[Document layout detection data]
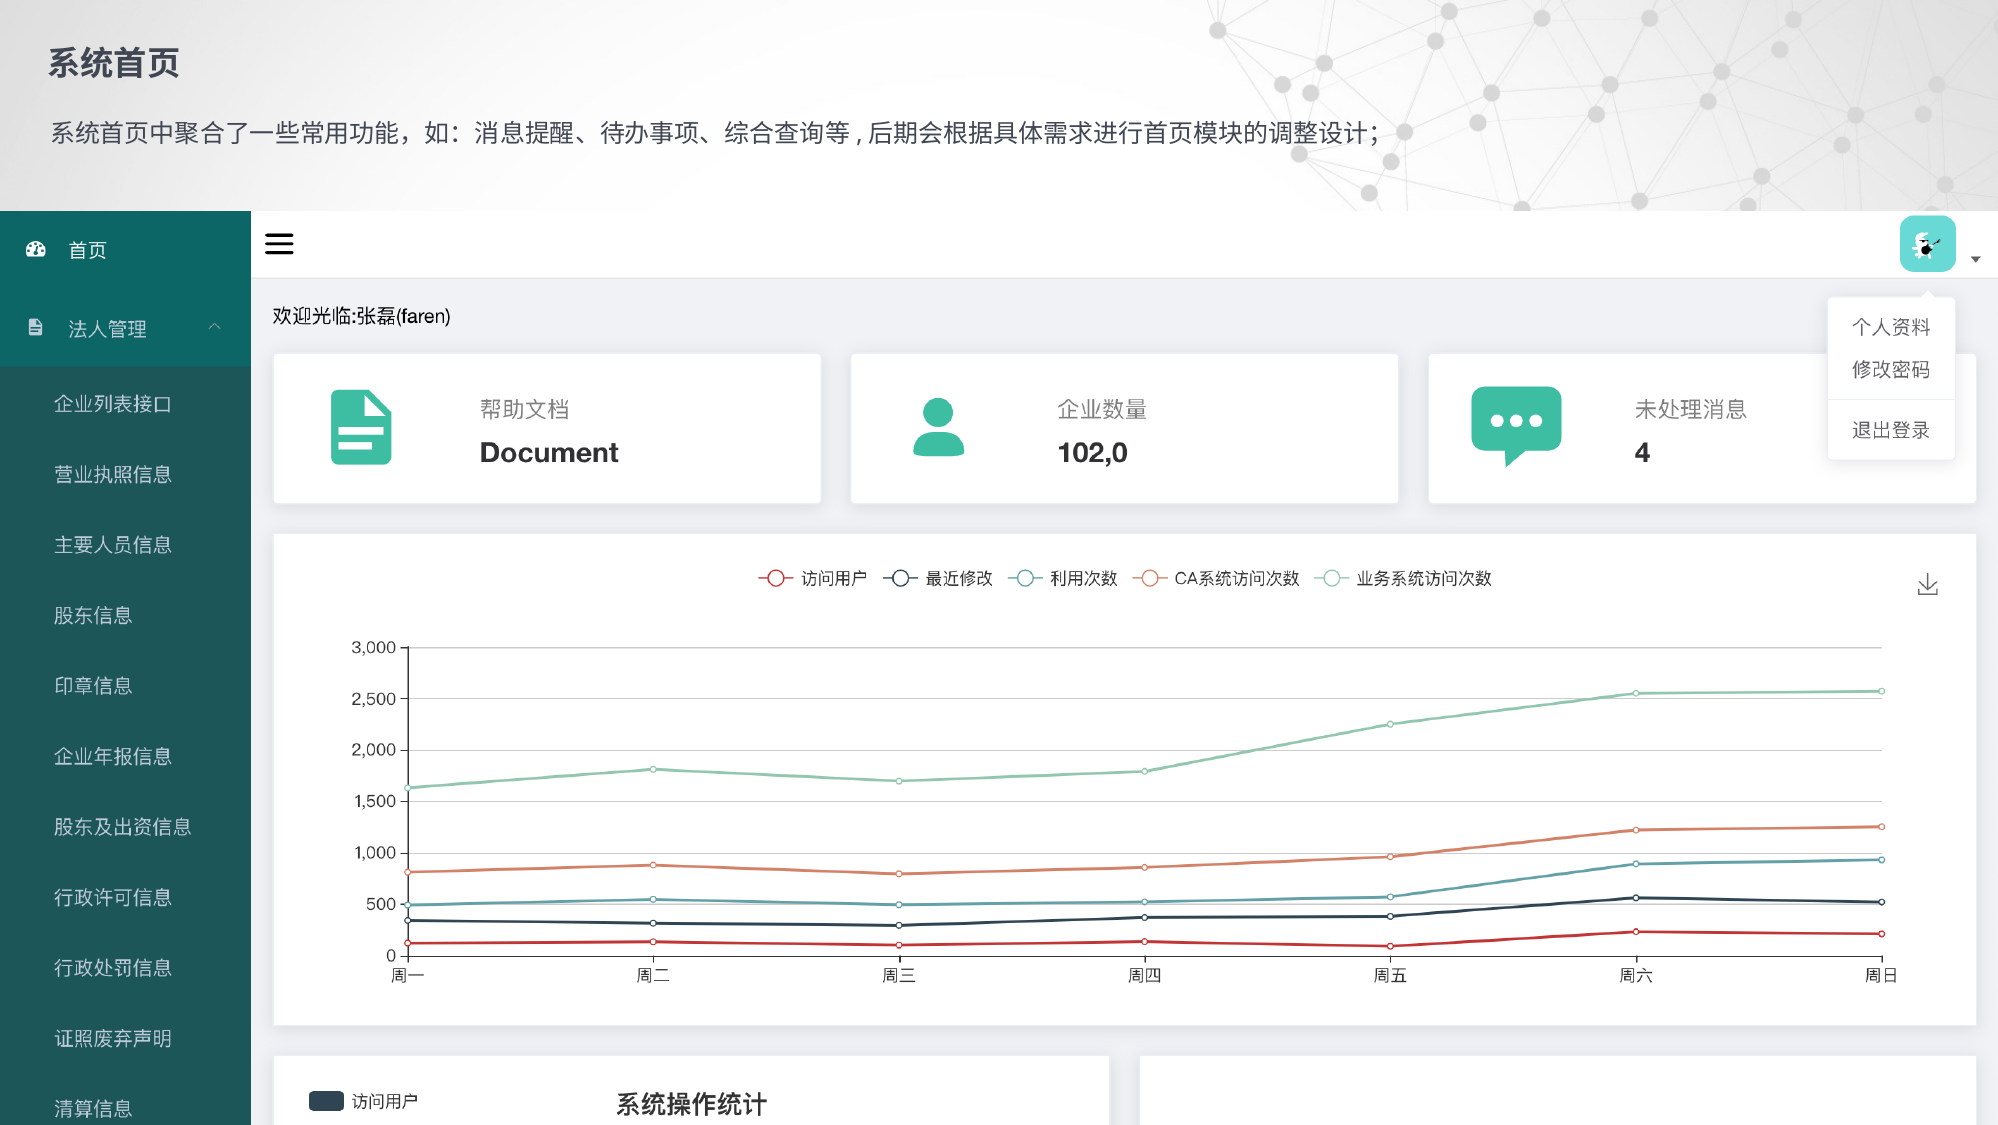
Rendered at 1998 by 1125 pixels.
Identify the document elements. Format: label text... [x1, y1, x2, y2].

picture [0, 0, 1998, 1125]
text_box 系统首页 [40, 35, 478, 90]
text_box 系统首页中聚合了一些常用功能，如：消息提醒、待办事项、综合查询等,后期会根据具体需求进行首页模块的调整设计； [42, 98, 1956, 156]
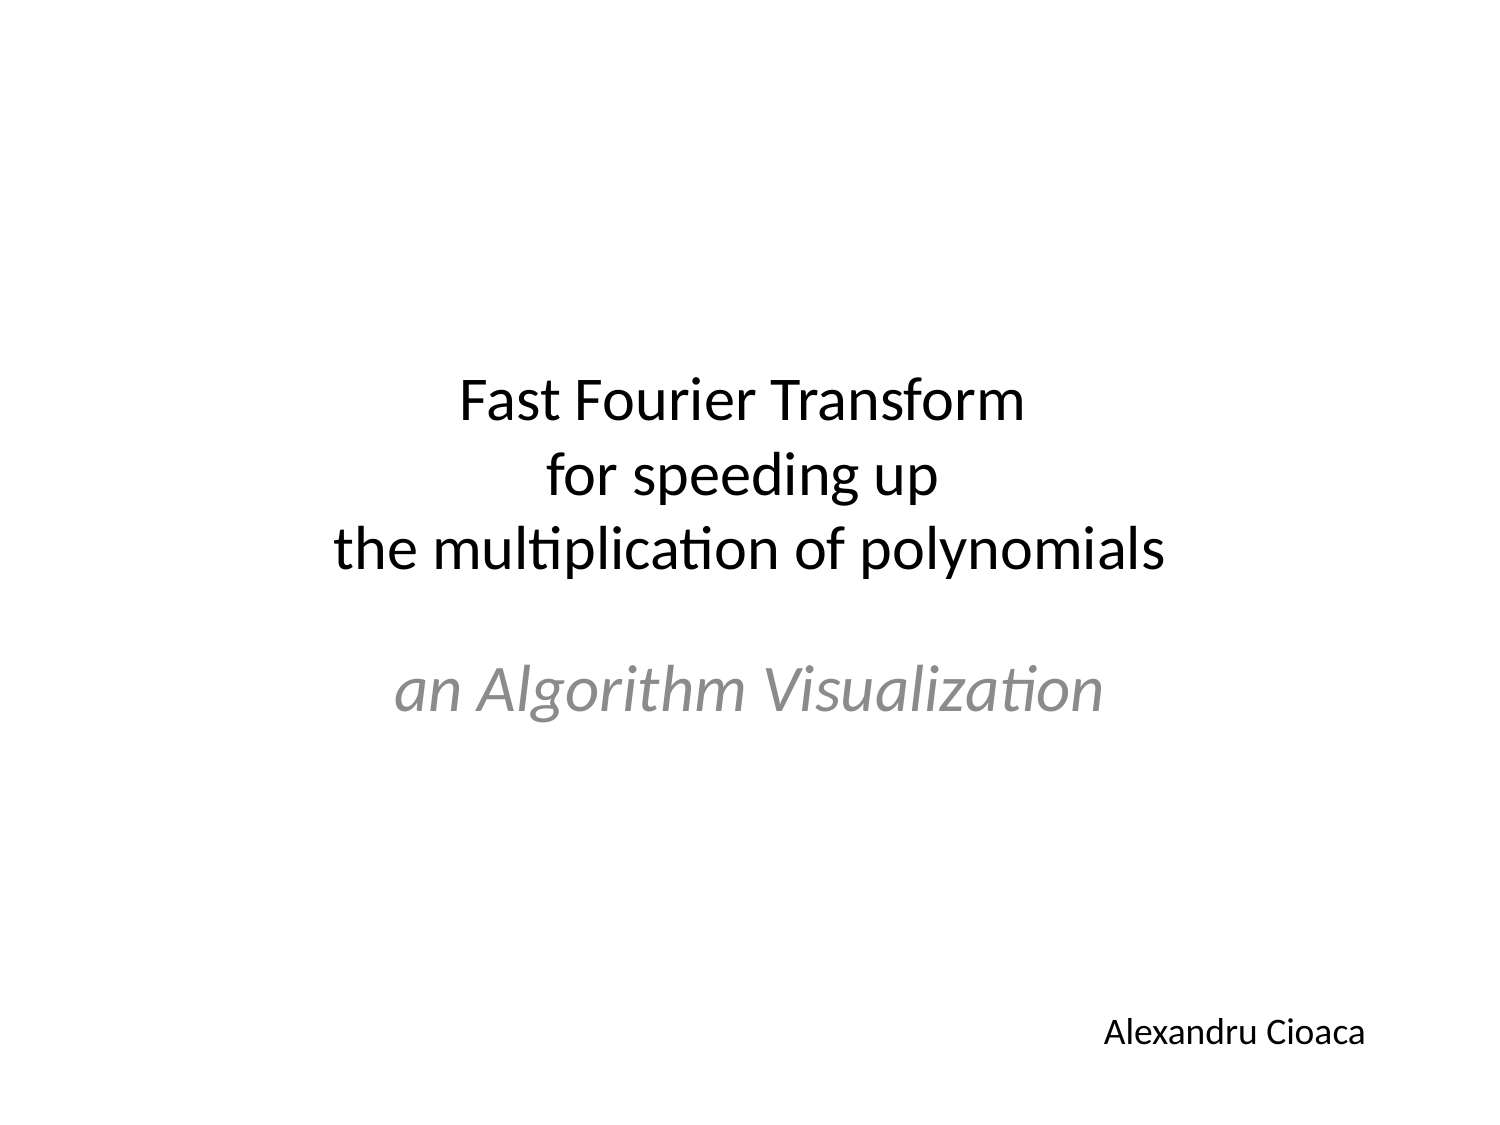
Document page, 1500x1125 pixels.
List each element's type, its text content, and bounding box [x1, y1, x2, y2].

title Fast Fourier Transform for speeding up the multiplication of polynomials [112, 349, 1388, 591]
text_box Alexandru Cioaca [1089, 999, 1382, 1060]
subtitle an Algorithm Visualization [225, 637, 1275, 738]
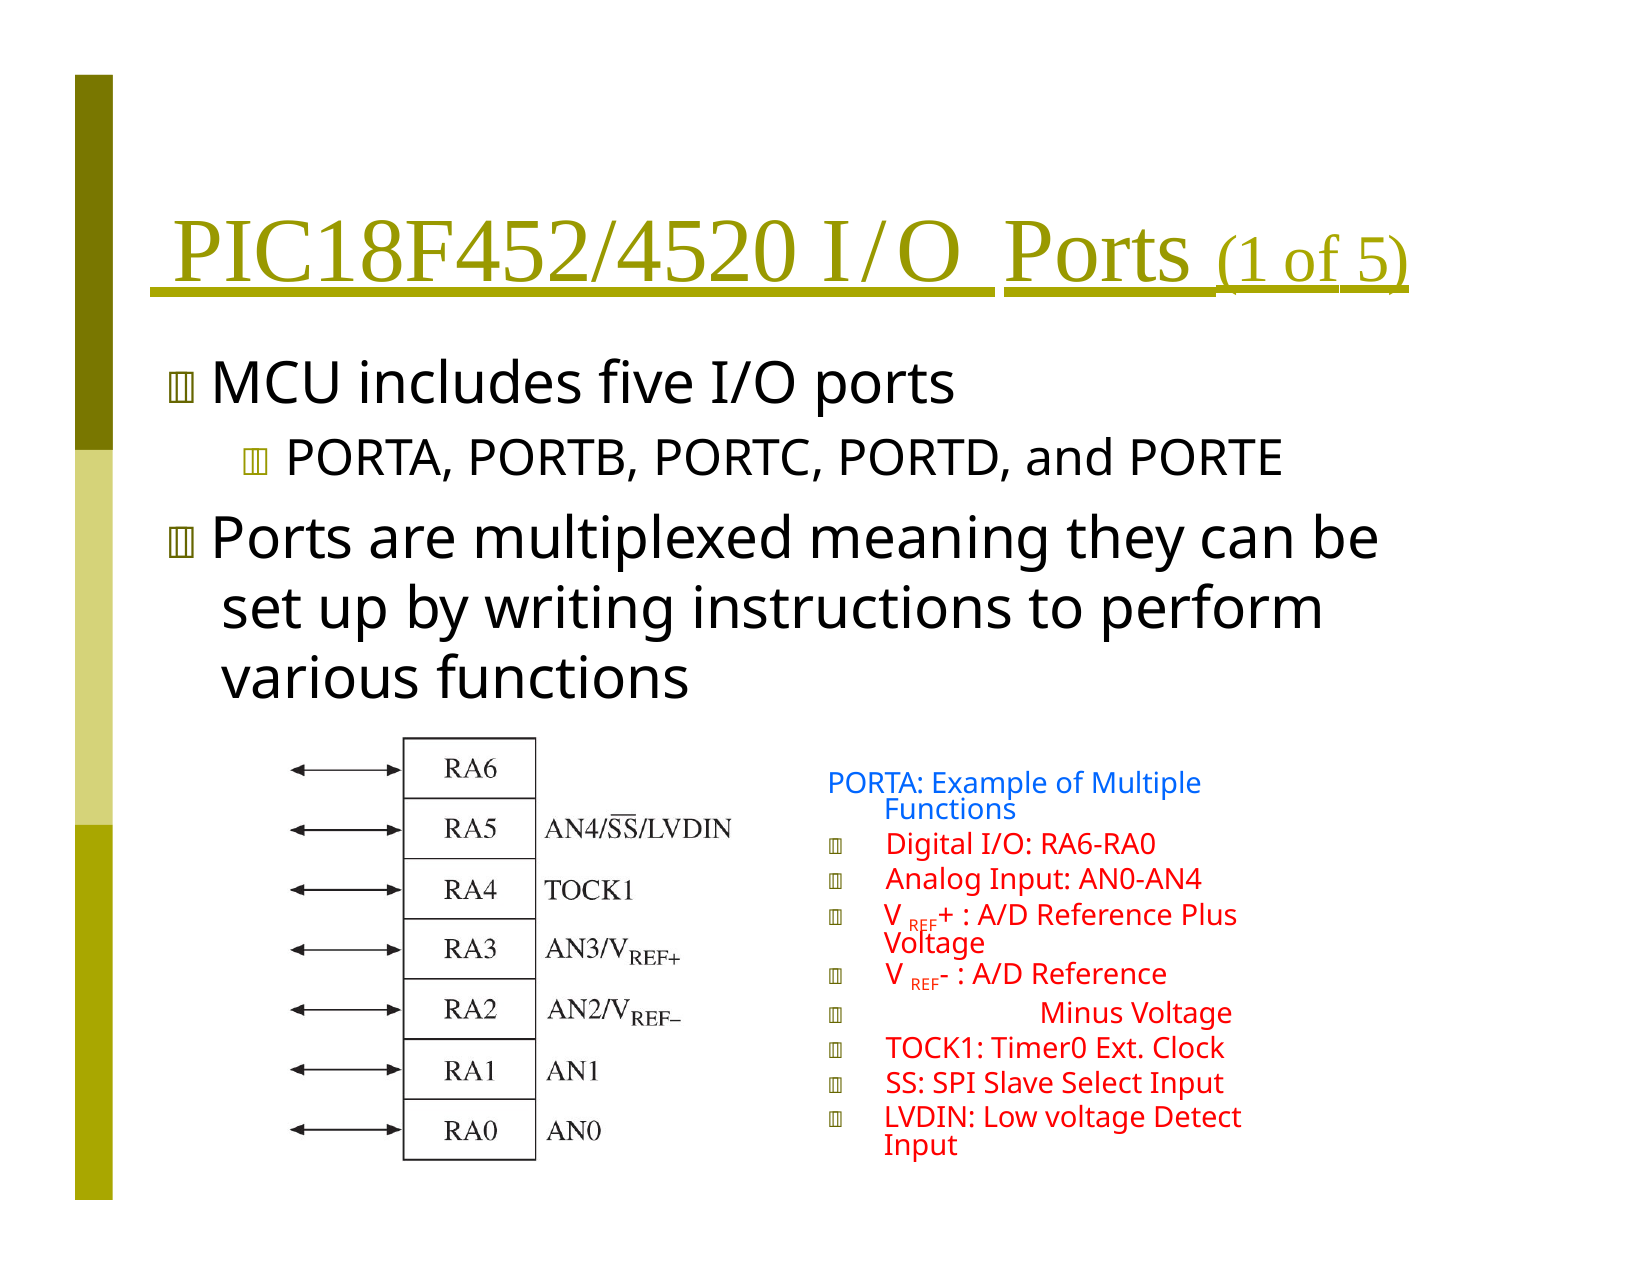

§ Description of the task
From the first line above to the last, reproduce the records exactly but without the pictures.

§ Response for this exercise
Rendered at 1998 by 1125 pixels.
Identify the document elements. Format: label text... [x1, y1, x2, y2].

picture [0, 0, 1998, 1125]
text_box 系统首页 [40, 35, 478, 90]
text_box 系统首页中聚合了一些常用功能，如：消息提醒、待办事项、综合查询等,后期会根据具体需求进行首页模块的调整设计； [42, 98, 1956, 156]
Document page, 1500x1125 pixels.
List each element's type, its text content, and bounding box [x1, y1, x2, y2].

title Fast Fourier Transform for speeding up the multiplication of polynomials [112, 349, 1388, 591]
text_box Alexandru Cioaca [1089, 999, 1382, 1060]
subtitle an Algorithm Visualization [225, 637, 1275, 738]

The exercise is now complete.